A Novel Block Chain Technology

T. Tejaswini, T.Vamshi Krishna, S.Teja Reddy, A. Pranay

Abstract


In today's connected and integrated world, economic activity takes place in business networks that span national, geographic, and jurisdictional boundaries. Business networks typically come together at marketplaces where the participants, such as producers, consumers, suppliers, partners, market makers/enablers, and other stakeholders own, control, and exercise their rights, privileges, and entitlements on objects of value known as assets. Assets can be tangible and physical, such as cars,

homes, or strawberries, or intangible and virtual, such as deeds, patents, and stock certificates. Asset ownership and transfers are the transactions that create value in a business network. Transactions typically involve various participants like buyers, sellers, and intermediaries (such as banks, auditors, or notaries) whose business agreements and contracts are recorded in ledgers. A business typically uses multiple ledgers to keep track of asset ownership and asset transfers between participants in its various

lines of businesses. Ledgers are the systems of record (SORs) for a business's economic activities and interests. A distributed ledger is a type of database that is shared, replicated, and synchronized among the members of a network.

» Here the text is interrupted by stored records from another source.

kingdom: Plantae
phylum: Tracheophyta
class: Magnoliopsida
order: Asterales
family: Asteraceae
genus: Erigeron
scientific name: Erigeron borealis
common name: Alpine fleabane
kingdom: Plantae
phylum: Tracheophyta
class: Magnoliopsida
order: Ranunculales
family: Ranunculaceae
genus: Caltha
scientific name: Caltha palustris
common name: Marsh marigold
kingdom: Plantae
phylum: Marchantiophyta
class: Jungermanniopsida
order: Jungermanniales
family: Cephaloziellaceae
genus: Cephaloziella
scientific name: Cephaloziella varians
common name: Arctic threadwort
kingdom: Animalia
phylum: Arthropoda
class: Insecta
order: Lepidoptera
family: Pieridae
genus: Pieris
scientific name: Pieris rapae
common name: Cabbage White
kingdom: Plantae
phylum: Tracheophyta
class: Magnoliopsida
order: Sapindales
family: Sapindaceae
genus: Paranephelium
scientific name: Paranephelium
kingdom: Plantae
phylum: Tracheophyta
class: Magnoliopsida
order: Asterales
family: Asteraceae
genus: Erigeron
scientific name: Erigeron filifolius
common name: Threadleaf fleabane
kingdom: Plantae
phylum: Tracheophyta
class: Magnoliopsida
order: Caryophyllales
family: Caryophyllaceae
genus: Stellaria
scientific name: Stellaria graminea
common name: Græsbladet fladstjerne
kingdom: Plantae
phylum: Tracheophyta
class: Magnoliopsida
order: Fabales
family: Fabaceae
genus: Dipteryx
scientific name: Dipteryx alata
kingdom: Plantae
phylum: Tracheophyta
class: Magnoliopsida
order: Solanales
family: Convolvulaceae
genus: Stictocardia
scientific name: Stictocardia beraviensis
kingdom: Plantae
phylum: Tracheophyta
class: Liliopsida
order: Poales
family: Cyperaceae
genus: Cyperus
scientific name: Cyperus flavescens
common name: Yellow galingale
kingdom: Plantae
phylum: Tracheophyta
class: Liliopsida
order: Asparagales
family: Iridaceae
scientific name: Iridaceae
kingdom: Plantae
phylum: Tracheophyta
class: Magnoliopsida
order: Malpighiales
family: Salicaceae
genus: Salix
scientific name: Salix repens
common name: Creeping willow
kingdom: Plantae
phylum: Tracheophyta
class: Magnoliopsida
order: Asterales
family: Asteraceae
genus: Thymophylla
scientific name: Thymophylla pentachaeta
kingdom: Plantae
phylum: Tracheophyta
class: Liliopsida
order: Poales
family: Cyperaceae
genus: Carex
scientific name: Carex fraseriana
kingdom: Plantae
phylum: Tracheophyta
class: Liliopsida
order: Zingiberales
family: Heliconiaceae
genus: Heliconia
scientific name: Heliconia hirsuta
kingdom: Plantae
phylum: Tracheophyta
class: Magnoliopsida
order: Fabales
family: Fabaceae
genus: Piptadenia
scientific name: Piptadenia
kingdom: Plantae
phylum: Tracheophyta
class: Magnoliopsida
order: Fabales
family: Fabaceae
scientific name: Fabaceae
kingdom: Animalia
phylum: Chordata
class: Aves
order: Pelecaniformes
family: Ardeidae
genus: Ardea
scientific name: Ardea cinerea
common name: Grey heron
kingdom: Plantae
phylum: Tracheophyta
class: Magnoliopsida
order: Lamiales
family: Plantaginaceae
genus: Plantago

          The distributed ledger records the transactions, such as the exchange of assets or data, among the participants in the network. Participants in the network govern and agree by consensus on the updates to the records in the ledger. No central, third-party mediator, such as a financial institution or clearinghouse, is involved. Every record in the distributed ledger has a timestamp and unique cryptographic signature, thus making the ledger an auditable history of all transactions in the network. One implementation of distributed ledger technology is the open source hyper ledger Fabric block chain.Current business ledgers in use today are deficient in many ways. They are inefficient, costly, non- transparent, and subject to fraud and misuse. These problems stem from reliance on centralized, trust-based, third-party systems, such as financial institutions, clearinghouses, and other mediators of existing institutional arrangements. These centralized, trust-based ledger systems lead to bottlenecks and slowdowns of transaction settlements. Lack of transparency, as well as susceptibility to corruption and fraud, lead to disputes. Having to resolve disputes and possibly reverse transactions or provide insurance for transactions is costly. These risks and uncertainties contribute to missed business opportunities. Furthermore, out-of- sync copies of business ledgers on each network participant’s own systems lead to faulty business decisions made on temporary, incorrect data. At best, the ability to make a fully informed decision is delayed while differing copies of the ledgers are resolved.